Après Comme de longs échos (fleuve noir – 2017), le personnage de Mathilde Sénéchal, capitaine de police en poste à Lille, reprend du service pour une enquête qui va la mener au plus profond d’elle-même.
Mathilde, pendant l’été de ses neuf ans a fait une chute de vélo. Depuis, elle n’a plus de souvenirs antérieurs, garde une cicatrice sur le crâne et réagit de façon parfois violente à des odeurs, des parfums. Elle partage sa vie entre Albert, son chef de groupe, proche de la retraite mais atteint d’un cancer et Pierre, un quadragénaire sauvage, photographe, guide de haute montagne. Elle joue les mères de substitution auprès d’Adèle, une gamine de treize ans, qui habite une maison voisine de celle de Pierre.

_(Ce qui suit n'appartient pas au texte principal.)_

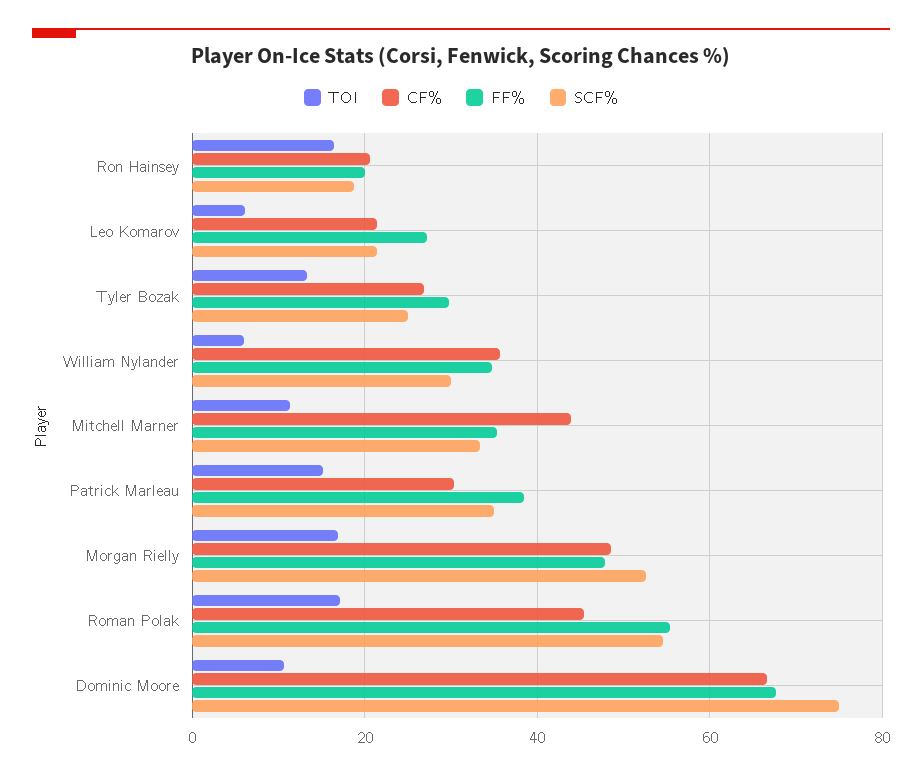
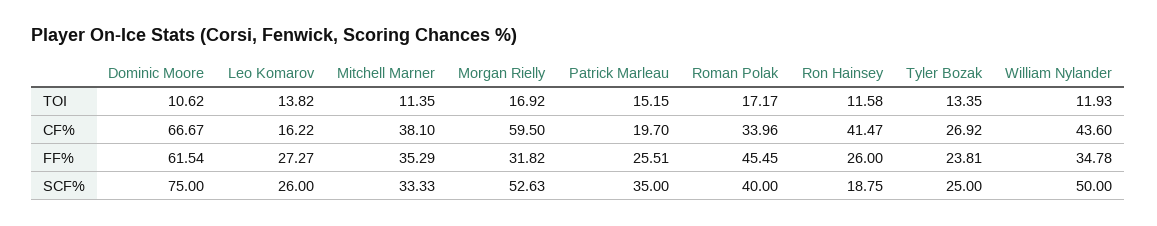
TOI, Ron Hainsey: 16 -> 11.58
CF%, Ron Hainsey: 20 -> 41.47
FF%, Ron Hainsey: 20 -> 26
TOI, Leo Komarov: 6 -> 13.82
CF%, Leo Komarov: 22 -> 16.22
SCF%, Leo Komarov: 22 -> 26
FF%, Tyler Bozak: 30 -> 23.81
TOI, William Nylander: 6 -> 11.93
CF%, William Nylander: 36 -> 43.6
SCF%, William Nylander: 30 -> 50
CF%, Mitchell Marner: 44 -> 38.1
CF%, Patrick Marleau: 30 -> 19.7
FF%, Patrick Marleau: 38 -> 25.51
CF%, Morgan Rielly: 48 -> 59.5
FF%, Morgan Rielly: 48 -> 31.82
CF%, Roman Polak: 46 -> 33.96
FF%, Roman Polak: 56 -> 45.45
SCF%, Roman Polak: 54 -> 40
FF%, Dominic Moore: 68 -> 61.54

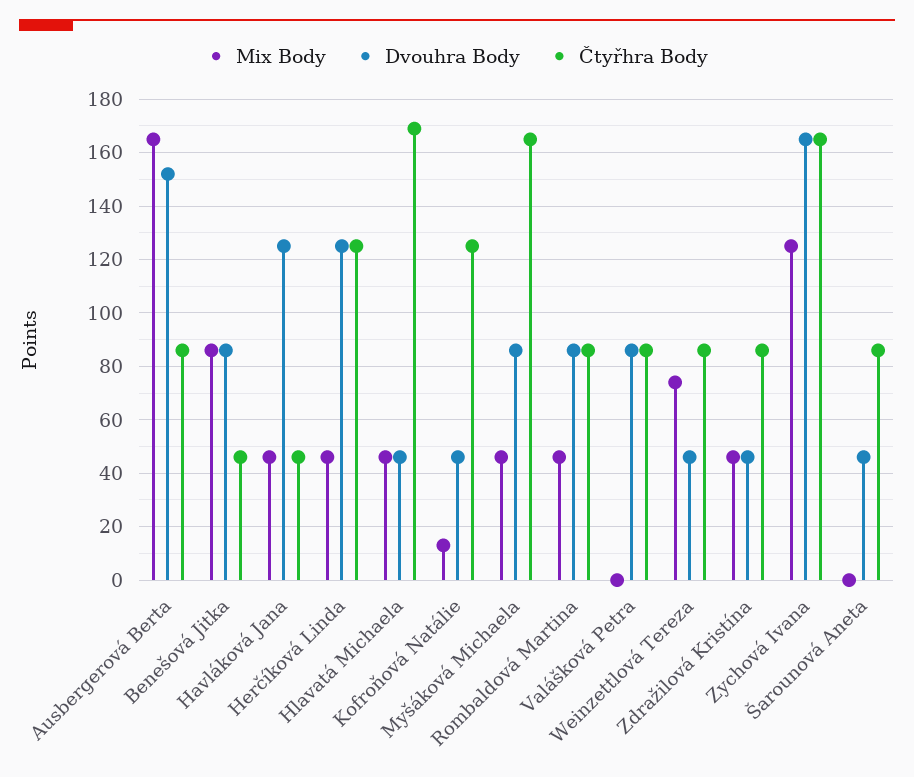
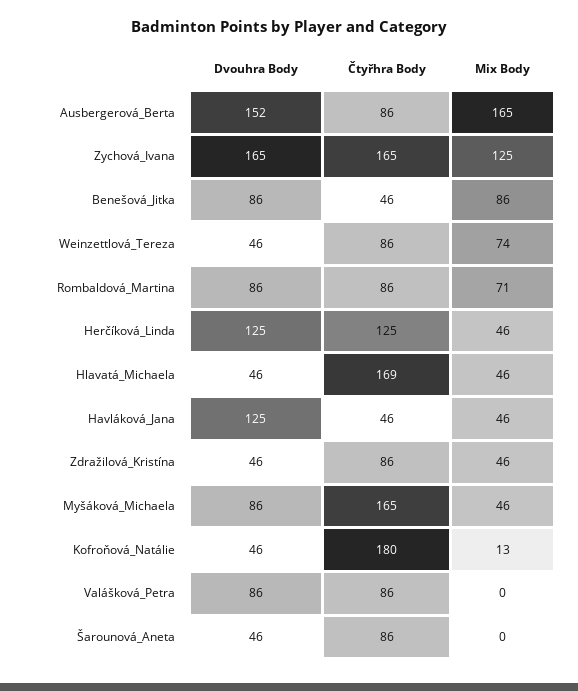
Čtyřhra Body, Kofroňová Natálie: 125 -> 180
Mix Body, Rombaldová Martina: 45 -> 71

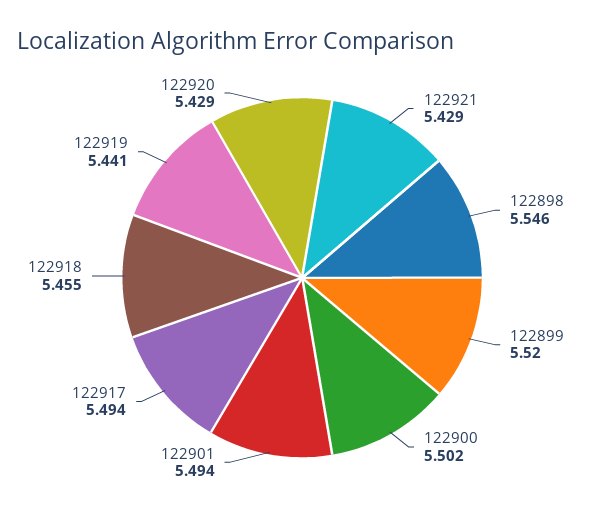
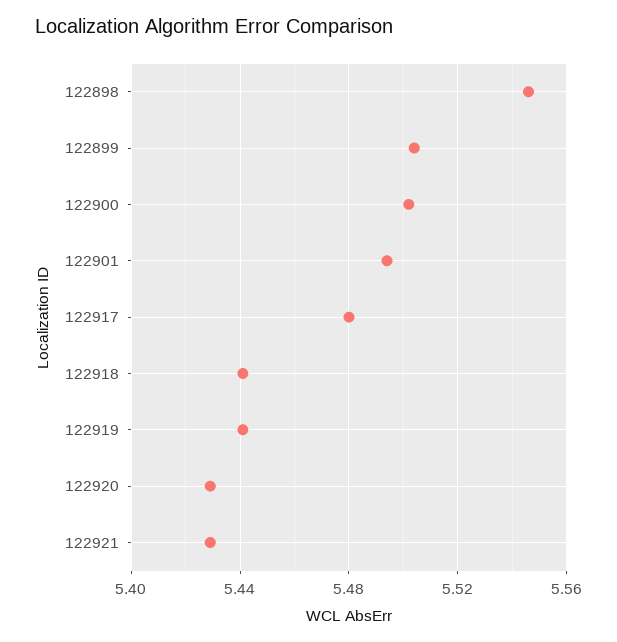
122899: 5.52 -> 5.505
122917: 5.494 -> 5.48
122918: 5.455 -> 5.44

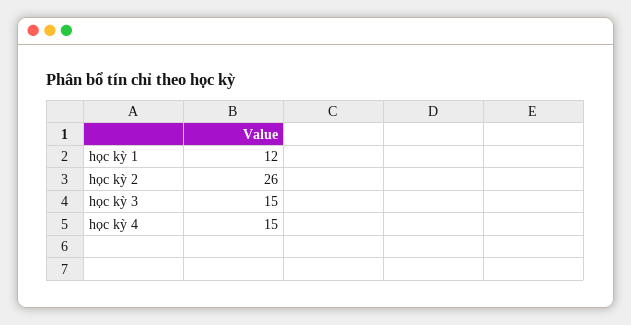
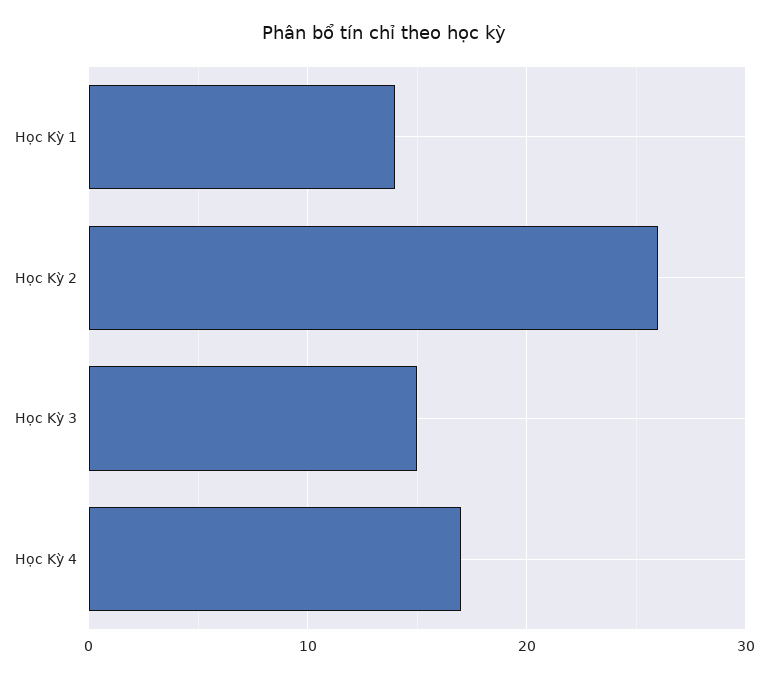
học kỳ 1: 12 -> 14
học kỳ 4: 15 -> 17

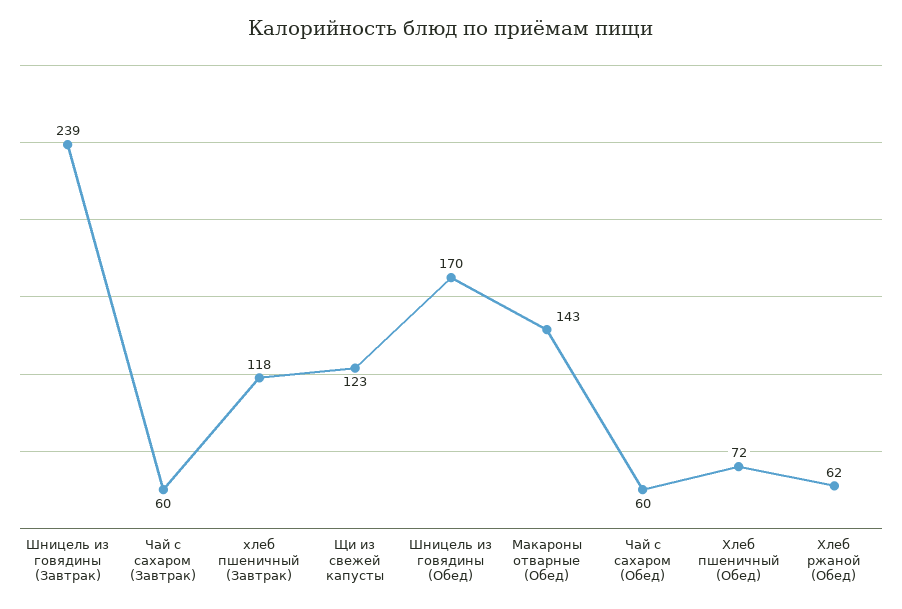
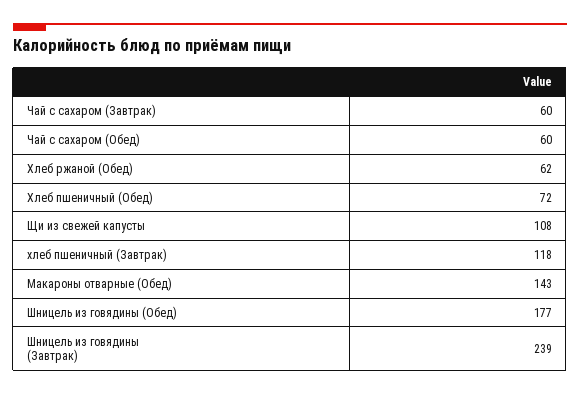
Щи из свежей капусты: 123 -> 108
Шницель из говядины (Обед): 170 -> 177

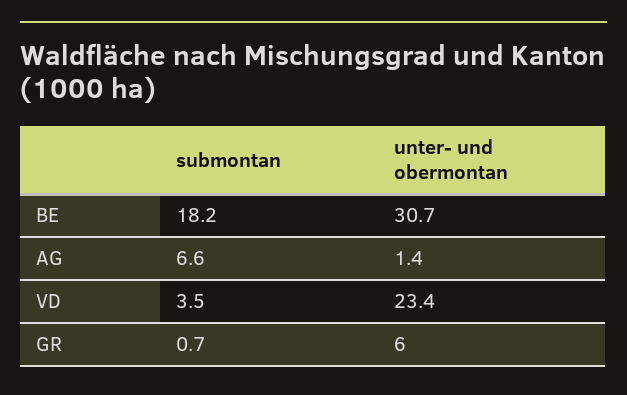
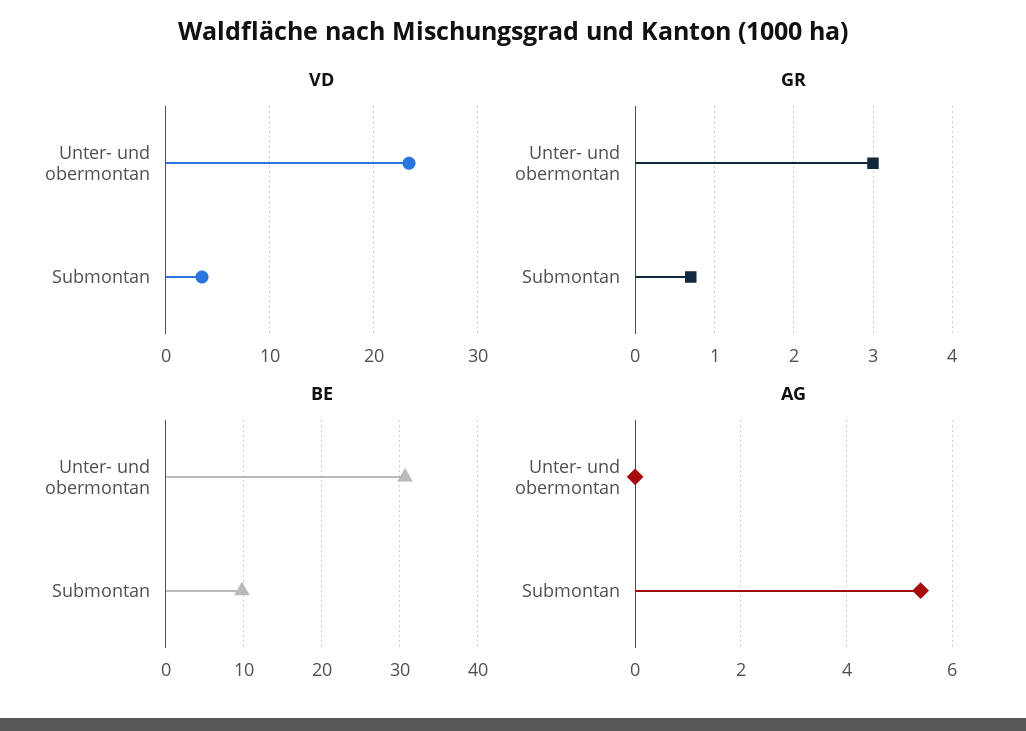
BE, submontan: 18.2 -> 10
AG, submontan: 6.6 -> 5.5
AG, unter- und obermontan: 1.4 -> 0
GR, unter- und obermontan: 6 -> 3

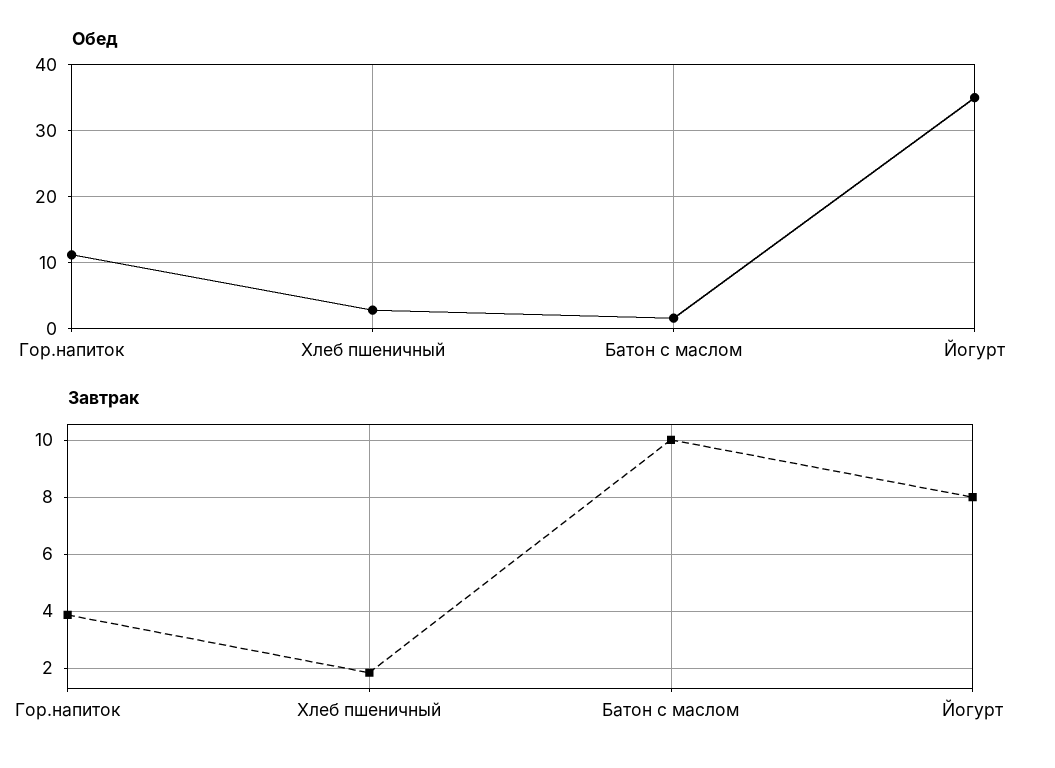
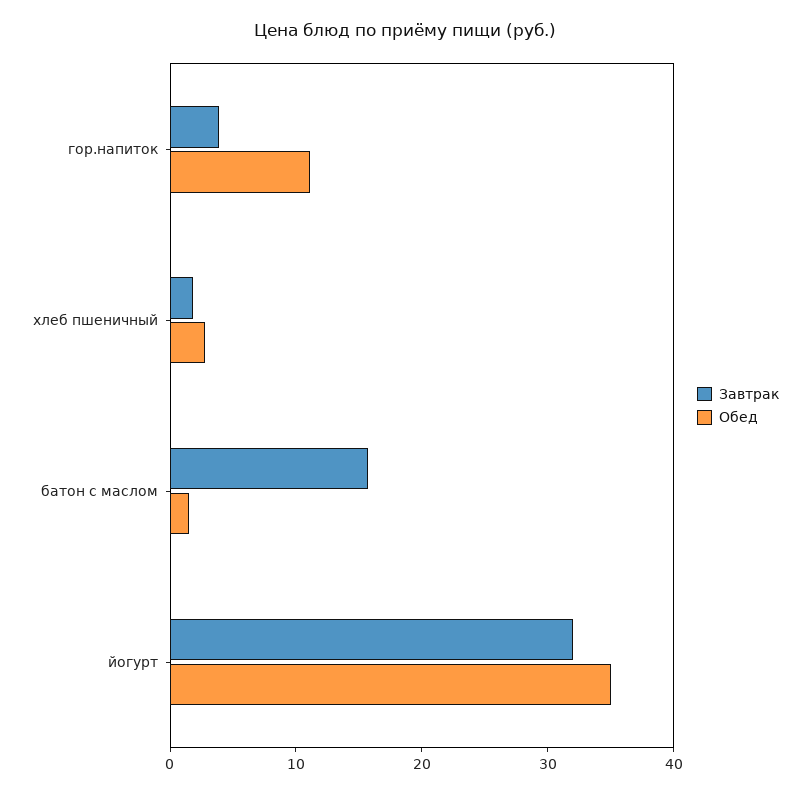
Завтрак, Батон с маслом: 10 -> 16
Завтрак, Йогурт: 8 -> 32

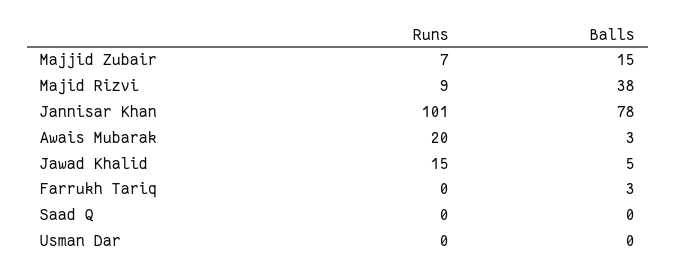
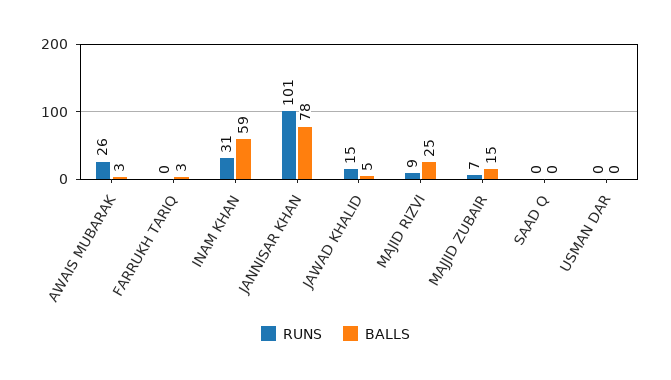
Balls, Majid Rizvi: 38 -> 25
Runs, Awais Mubarak: 20 -> 26
Runs, INAM KHAN: none -> 31
Balls, INAM KHAN: none -> 59

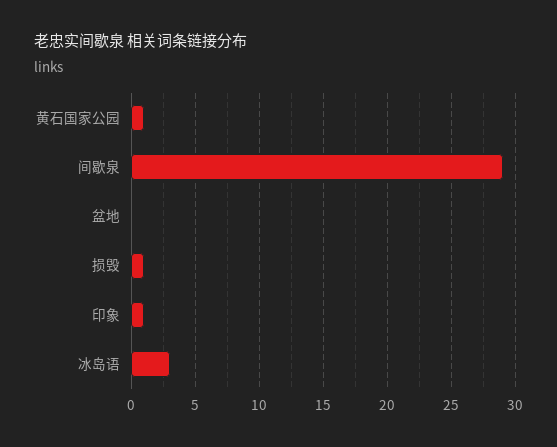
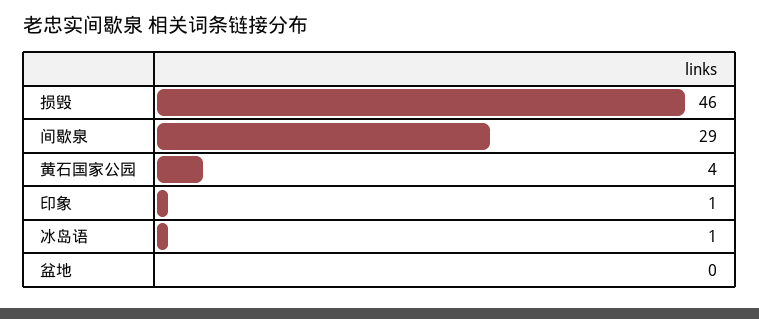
黄石国家公园: 1 -> 4
损毁: 1 -> 46
冰岛语: 3 -> 1

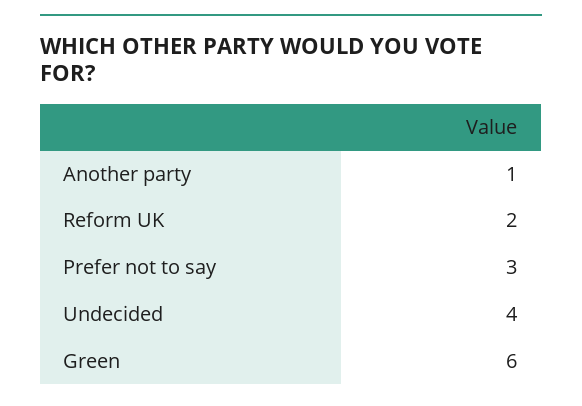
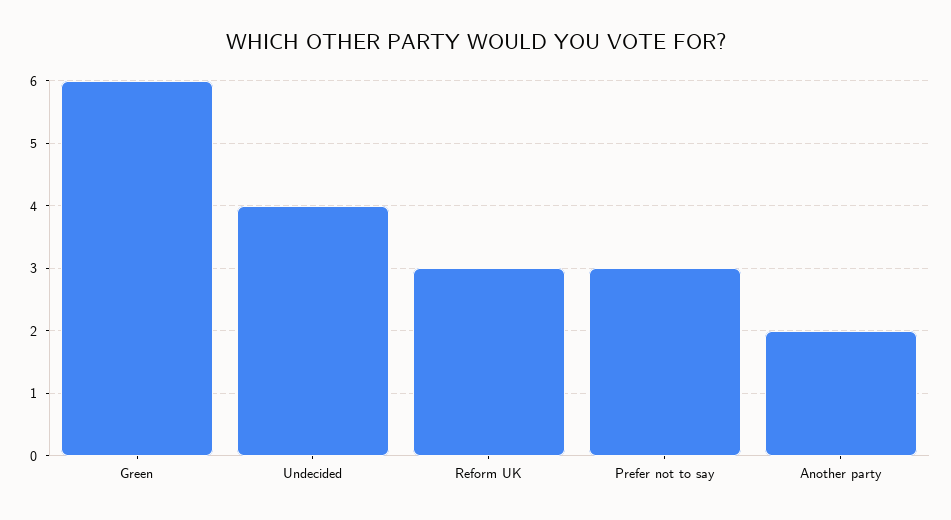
Another party: 1 -> 2
Reform UK: 2 -> 3

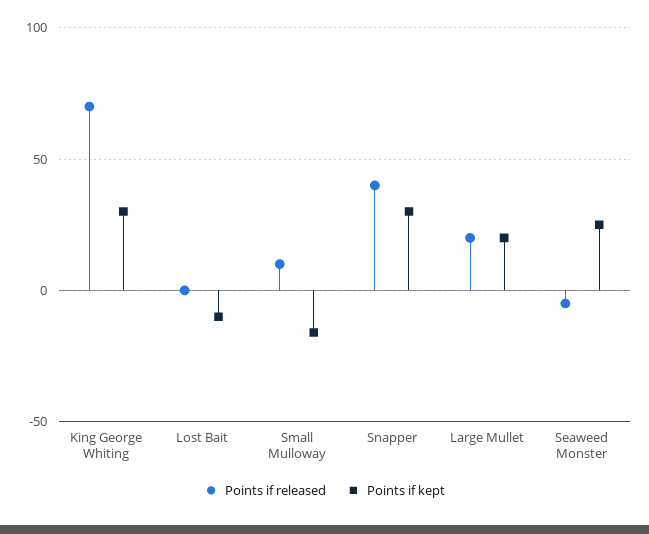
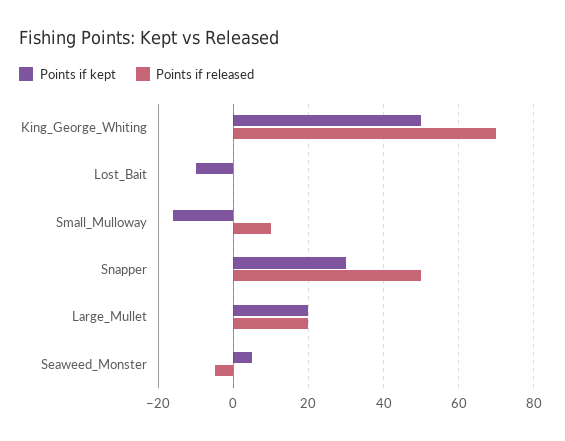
Points if kept, King George Whiting: 30 -> 50
Points if released, Snapper: 40 -> 50
Points if kept, Seaweed Monster: 25 -> 5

L’avant-veille, elle a passé la nuit avec Albert pour fêter sa dernière séance de radiothérapie avant de rejoindre Pierre. C’est de lui qu’elle apprend la disparition en mer de l’amant qu’elle vient de quitter. Revenue sur place, un marin lui remet un paquet et une lettre de la part d’Albert. Ce dernier l’enjoint à enquêter sur son passé, lui donnant quelques maigres pistes. Parallèlement, Pierre reçoit la visite d’un policier qui vient de la part d’Albert, lui remettre un dossier et réaffirmer qu’il faut porter assistance à Mathilde, même si elle refuse et… surtout si elle refuse ! Et celle-ci n’a pas d’autres échappatoires. Elle doit retourner sur les lieux de son enfance, fouiller dans ce passé qui lui échappe, qui la terrorise et résoudre enfin l’énigme de la disparition de Jeanne Bihorel, le même jour que l’accident de vélo, il y a trente ans…
Mathilde vit mal, très mal depuis trois décennies. Elle cache cette douleur sous une carapace de froideur. Pour elle, la romancière bouscule le triangle amoureux traditionnel qui met en scène un homme et deux femmes, en général épouse et maîtresse, en articulant autour de son héroïne les amours de deux hommes qui, de plus, sont au courant de la relation avec l’autre.
Détaillant avec minutie les affres qui rongent Mathilde, elle lui fait vivre une quête douloureuse pour… revivre. Elle l’entoure d’une galerie de personnages hauts en couleur, campés avec rigueur et pare chacun d’un profil psychologique conçu avec soin. La romancière retient, comme cadre de son intrigue, un village comme il en existe beaucoup, où règne une atmosphère lourde, nourrie de haines recuites par les années, de querelles de famille, de jalousies exacerbées par des mensonges, rumeurs, ragots, voire calomnies.
C’est ainsi que le lecteur peut voir évoluer sa grand-mère, une maîtresse femme, sa mère réfugiée dans un établissement psychiatrique, son père architecte, Pierre son amant qui poursuit le rêve de photographier un ours qui hante la région où il vit et qu’il a surnommé Titan. Mais elle trouve des moments de grâce avec Adèle, la petite voisine de Pierre.
C’est le parcours de Mathilde qui part à la reconquête de ses souvenirs et qui va devoir lever le voile sur des événements qu’elle a voulu oublier.
Avec une écriture fluide, un style puissant, des dialogues percutants, un vocabulaire riche, un choix d’images frappantes, Elena Piacentini offre un récit inhabituel, un très bon polar servi par une intrigue labyrinthique.
serge perraud
Elena Piacentini, Vaste comme la nuit, Fleuve noir, coll. “Romans policiers & thrillers”, août 2019, 312 p. – 19,90 €.